After a year of work and several delays, the ‘pod’ community on Elmwood Avenue is providing emergency shelter. But is it enough?
Weinberger says the project has so far “been a great success.”
Some shelter residents people have “stabilized their lives,” and found jobs, he said, and problems have been few and far between.
But the Mayor emphasized the pods are not the solution to the city’s housing crisis.
“We have an acute shortage of housing, and that has really worsened this long-standing challenge of the number of people unhoused in this community,” Weinberger says.
He notes that the warmer months typically bring more people to the streets. “We have seen some improvement, some drop in the numbers of what we call the chronically homeless population, so there’s some indication we are making progress on this issue,” notes Weinberger.
The Champlain Valley Office of Economic Opportunity expects an uptick this summer in people using its center in the Old North End, at 228 North Winooski Ave.
“The Community Resource Center really serves as a gathering place for people experiencing homelessness,” says Paul Dragon, the executive director of CVOEO.
The Resource Center has a number of services, including serving hot meals, access to mental and physical health programs, phones and computers, housing advocates to help people find shelter, and a food pantry.
But Dragon says capacity is an issue, as the center sees more people than originally planned for, noting 160 people at the center on an April day. Dragon wishes there was more space at the location to comfortably serve its visitors, but he assures the center is there to stay.
Weinberger notes it’s hard to predict the number of people living outside this summer, given the end to pandemic-era assistance programs at the state level. Dragon says the state is discontinuing its hotel voucher program, which impacted 1,800 households.
“A good majority of them are going to be leaving that hotel program, and we assume some will be coming with no place else to go. So, it is worrisome that our space is already kind of at its limit,” says Dragon.
Weinberger touts his 10-point housing action plan, as he says ending homelessness is one of his goals.
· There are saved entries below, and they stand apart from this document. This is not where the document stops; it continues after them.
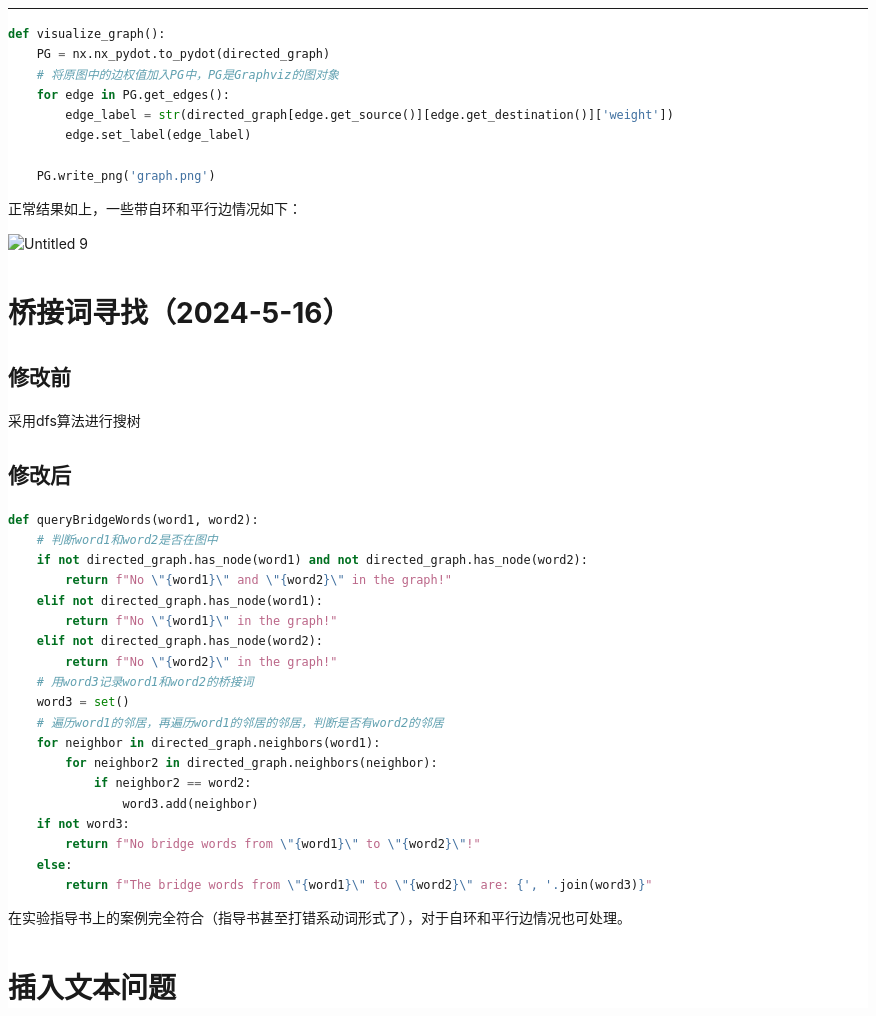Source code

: 
---

```python
def visualize_graph():
    PG = nx.nx_pydot.to_pydot(directed_graph)
    # 将原图中的边权值加入PG中，PG是Graphviz的图对象
    for edge in PG.get_edges():
        edge_label = str(directed_graph[edge.get_source()][edge.get_destination()]['weight'])
        edge.set_label(edge_label)
        
    PG.write_png('graph.png')
```

正常结果如上，一些带自环和平行边情况如下：

![Untitled 9](https://github.com/Yuanciel/Lab1-2021110973/assets/151415789/eabfdea6-3dee-4bac-b521-81e6d35122d3)


# 桥接词寻找（2024-5-16）

## 修改前

采用dfs算法进行搜树

## 修改后

```python
def queryBridgeWords(word1, word2):
    # 判断word1和word2是否在图中
    if not directed_graph.has_node(word1) and not directed_graph.has_node(word2):
        return f"No \"{word1}\" and \"{word2}\" in the graph!"
    elif not directed_graph.has_node(word1):
        return f"No \"{word1}\" in the graph!"
    elif not directed_graph.has_node(word2):
        return f"No \"{word2}\" in the graph!"
    # 用word3记录word1和word2的桥接词
    word3 = set()
    # 遍历word1的邻居，再遍历word1的邻居的邻居，判断是否有word2的邻居
    for neighbor in directed_graph.neighbors(word1):
        for neighbor2 in directed_graph.neighbors(neighbor):
            if neighbor2 == word2:
                word3.add(neighbor)
    if not word3:
        return f"No bridge words from \"{word1}\" to \"{word2}\"!"
    else:
        return f"The bridge words from \"{word1}\" to \"{word2}\" are: {', '.join(word3)}"
```

在实验指导书上的案例完全符合（指导书甚至打错系动词形式了），对于自环和平行边情况也可处理。

# 插入文本问题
“I do want people to know that we are putting a great effort into ensuring that downtown Burlington is, as it has been for decades, this welcoming, inclusive place where everyone feels a sense of belonging. It wasn’t always that last summer in 2022, and we want this year to be very different, and I would say this year in the early weeks of the spring that’s succeeding,” says Weinberger.
The Mayor adds that the City of Burlington is also working to reduce the need for emergency shelters as a whole.